> _Supplied information_

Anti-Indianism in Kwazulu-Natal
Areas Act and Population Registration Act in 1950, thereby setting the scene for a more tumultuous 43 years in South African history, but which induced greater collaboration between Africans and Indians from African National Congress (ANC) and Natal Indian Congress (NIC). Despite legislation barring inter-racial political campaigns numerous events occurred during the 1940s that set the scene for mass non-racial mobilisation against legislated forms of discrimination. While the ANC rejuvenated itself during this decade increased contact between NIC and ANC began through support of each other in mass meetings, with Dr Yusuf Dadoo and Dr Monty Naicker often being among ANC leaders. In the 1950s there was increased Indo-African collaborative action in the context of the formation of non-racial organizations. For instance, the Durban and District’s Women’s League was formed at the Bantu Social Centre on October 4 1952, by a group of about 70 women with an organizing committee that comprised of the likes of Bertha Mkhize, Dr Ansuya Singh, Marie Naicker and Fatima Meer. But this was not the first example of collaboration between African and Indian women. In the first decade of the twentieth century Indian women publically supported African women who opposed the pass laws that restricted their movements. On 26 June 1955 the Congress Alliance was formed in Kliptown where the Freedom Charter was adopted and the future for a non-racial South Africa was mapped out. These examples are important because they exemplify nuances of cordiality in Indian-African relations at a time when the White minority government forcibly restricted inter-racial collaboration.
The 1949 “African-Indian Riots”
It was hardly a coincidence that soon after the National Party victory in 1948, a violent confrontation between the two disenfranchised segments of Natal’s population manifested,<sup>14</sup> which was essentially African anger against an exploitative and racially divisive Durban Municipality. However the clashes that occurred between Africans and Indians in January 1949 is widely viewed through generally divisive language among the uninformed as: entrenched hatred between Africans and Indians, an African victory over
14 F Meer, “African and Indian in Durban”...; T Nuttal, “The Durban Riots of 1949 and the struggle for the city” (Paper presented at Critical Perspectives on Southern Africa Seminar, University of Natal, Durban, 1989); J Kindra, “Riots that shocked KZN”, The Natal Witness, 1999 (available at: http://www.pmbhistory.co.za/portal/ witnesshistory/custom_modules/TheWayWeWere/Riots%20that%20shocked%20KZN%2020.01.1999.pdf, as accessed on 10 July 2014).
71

> _Task description_
Extract every line from the records above that contains the word "Riots".

> _Exercise response_
The 1949 “African-Indian Riots”
14 F Meer, “African and Indian in Durban”...; T Nuttal, “The Durban Riots of 1949 and the struggle for the city” (Paper presented at Critical Perspectives on Southern Africa Seminar, University of Natal, Durban, 1989); J Kindra, “Riots that shocked KZN”, The Natal Witness, 1999 (available at: http://www.pmbhistory.co.za/portal/ witnesshistory/custom_modules/TheWayWeWere/Riots%20that%20shocked%20KZN%2020.01.1999.pdf, as accessed on 10 July 2014).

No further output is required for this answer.